Database migrations fail for predictable reasons: incomplete inventories, untested scripts, and cutover plans that assume everything will work the first time. This checklist is built from dozens of migrations we have executed across PostgreSQL, MySQL, SQL Server, and MongoDB. Print it out, pin it to the wall, and check off every item.
Phase 1: Assessment and Inventory
The assessment phase is where most teams cut corners and pay for it later. You cannot migrate what you have not documented. Spend the time here and the rest of the project gets dramatically easier.

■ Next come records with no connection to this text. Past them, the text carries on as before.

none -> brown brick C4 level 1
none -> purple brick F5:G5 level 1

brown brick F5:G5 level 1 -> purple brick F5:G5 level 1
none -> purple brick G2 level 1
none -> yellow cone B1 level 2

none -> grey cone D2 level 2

- Document every table, view, materialized view, and their row counts
- Inventory all stored procedures, functions, and triggers with dependency maps
- Record all scheduled jobs, replication configurations, and backup routines
- Identify all applications and services that connect to the database
- Map connection strings, credentials, and access patterns for each consumer
- Measure current database size, growth rate, and peak query load
- Document character encoding, collation settings, and timezone handling
Phase 2: Schema Design and Mapping
If you are migrating between different database engines, this phase is critical. Data types do not map one-to-one across platforms. A MySQL DATETIME and a PostgreSQL TIMESTAMPTZ behave differently. An Oracle NUMBER and a SQL Server DECIMAL have different precision rules. Document every mapping decision and the reasoning behind it.

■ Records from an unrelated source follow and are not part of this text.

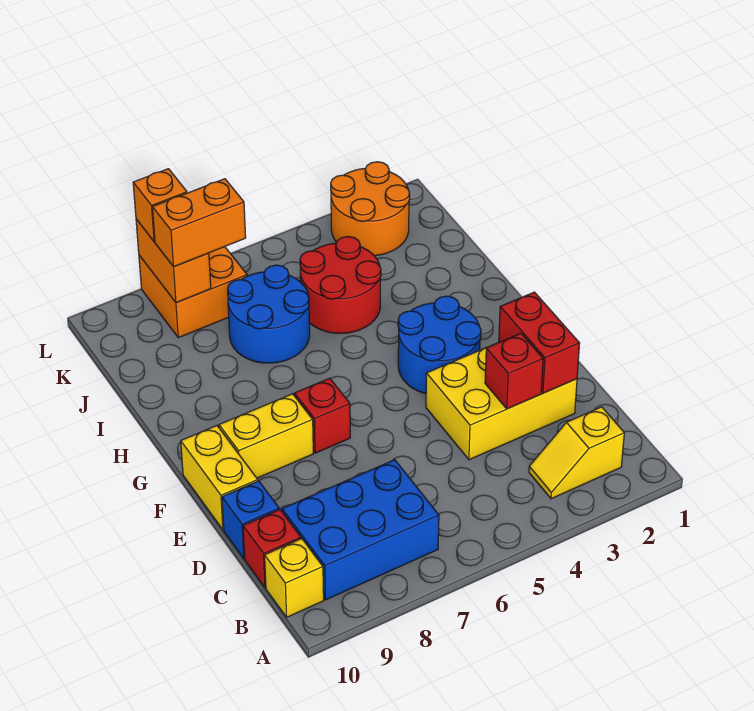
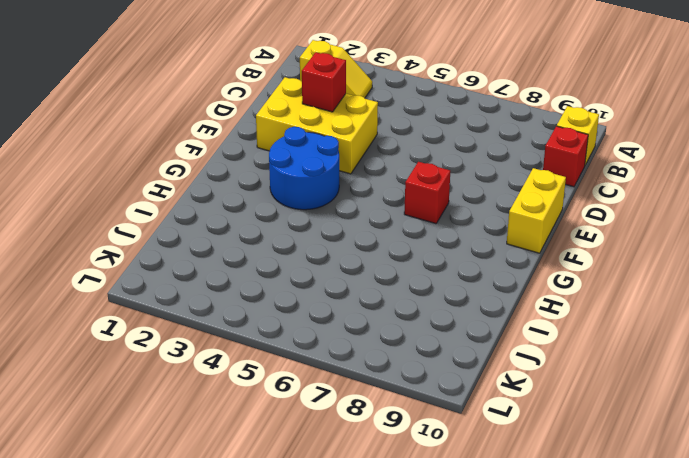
none -> blue brick B7:C9 level 1
none -> blue brick D10 level 1
none -> yellow brick F8:F9 level 1

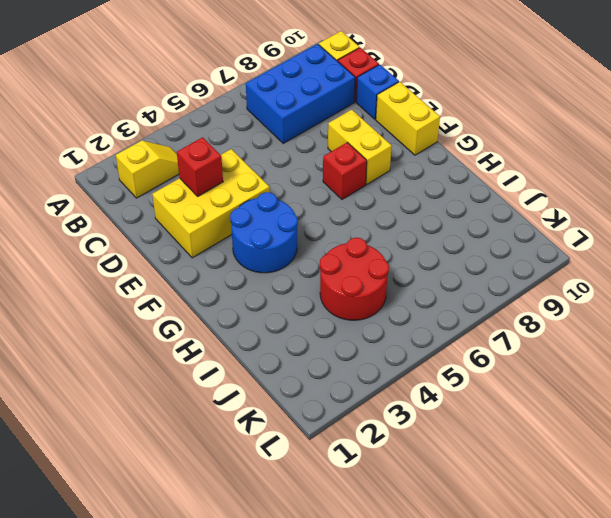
yellow brick E8:F8 level 1 -> yellow brick F8:F9 level 1
none -> blue round brick I6:J7 level 1
none -> orange round brick K2:L3 level 1
none -> orange brick K7:L8 level 1

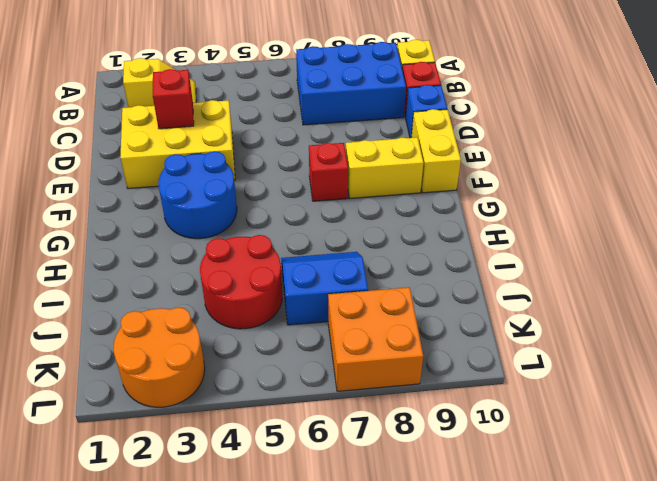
blue slope I6:J7 level 1 top J -> blue round brick I6:J7 level 1
none -> red brick D2:E2 level 2
none -> orange brick K8:L8 level 2
none -> orange brick K7:K8 level 3

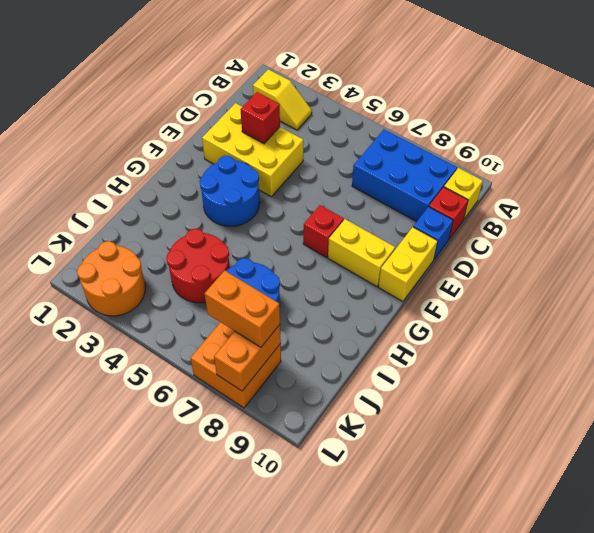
none -> red brick D2:E2 level 2
none -> orange brick L8 level 3

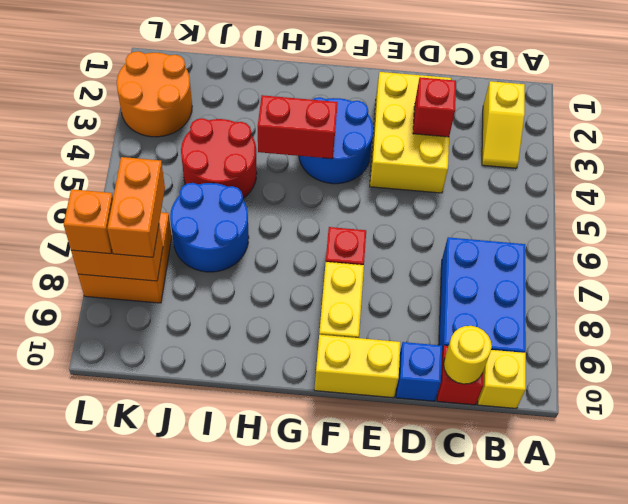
yellow round brick C10 level 2 -> none
red brick G4:H4 level 2 -> red brick D2:E2 level 2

- Create a field-by-field mapping document between source and target schemas
- Identify data type differences that require transformation
- Plan for encoding conversions, especially for Unicode and special characters
- Design index strategy for the target platform based on actual query patterns
- Translate stored procedures and functions to the target dialect
- Define constraints, defaults, and sequences in the target schema
Phase 3: Migration Scripting and Dry Runs
Never run a migration script against production the first time. Build your scripts, test them against a copy of production data, and iterate until the output is perfect. Three dry runs is the minimum. Five is better.
- Build automated extraction scripts for the source database
- Build transformation scripts for data type conversions and cleansing
- Build load scripts for the target database with error handling
- Create checksum and row count validation queries for every table
- Run at least three full dry runs against a production-sized copy
- Measure execution time of each dry run and identify bottlenecks
- Test application connectivity against the target database
Phase 4: Cutover Execution
The cutover window is not the time for improvisation. Every step should be scripted, timed, and assigned to a specific person. Write a minute-by-minute runbook that includes decision points: at what threshold do you continue, and at what threshold do you roll back.
- Notify all stakeholders of the maintenance window
- Stop application writes to the source database
- Take a final backup of the source database
- Execute the migration scripts
- Run automated validation: row counts, checksums, and sample data comparison
- Update application connection strings to the target database
- Verify application functionality with smoke tests
- Monitor error rates and query performance for the first hour
Phase 5: Post-Migration Validation
The migration is not done when the data is in the new database. It is done when every application is running normally, performance is meeting baseline expectations, and your team has confirmed that reports, exports, and integrations are producing correct results. Keep the source database available in read-only mode for at least two weeks after cutover.
Set up monitoring dashboards that compare key metrics, query response times, error rates, and data freshness, between the old and new environments. Any anomaly in the first week should be investigated immediately, not triaged for next sprint.